- _Given information_
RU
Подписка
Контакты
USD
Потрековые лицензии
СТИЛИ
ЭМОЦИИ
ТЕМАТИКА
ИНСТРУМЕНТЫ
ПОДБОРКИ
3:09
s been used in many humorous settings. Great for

- _Your task_
Each line of the material must be copied exactly.

- _Exercise answer_
RU
Подписка
Контакты
USD
Потрековые лицензии
СТИЛИ
ЭМОЦИИ
ТЕМАТИКА
ИНСТРУМЕНТЫ
ПОДБОРКИ
3:09
s been used in many humorous settings. Great for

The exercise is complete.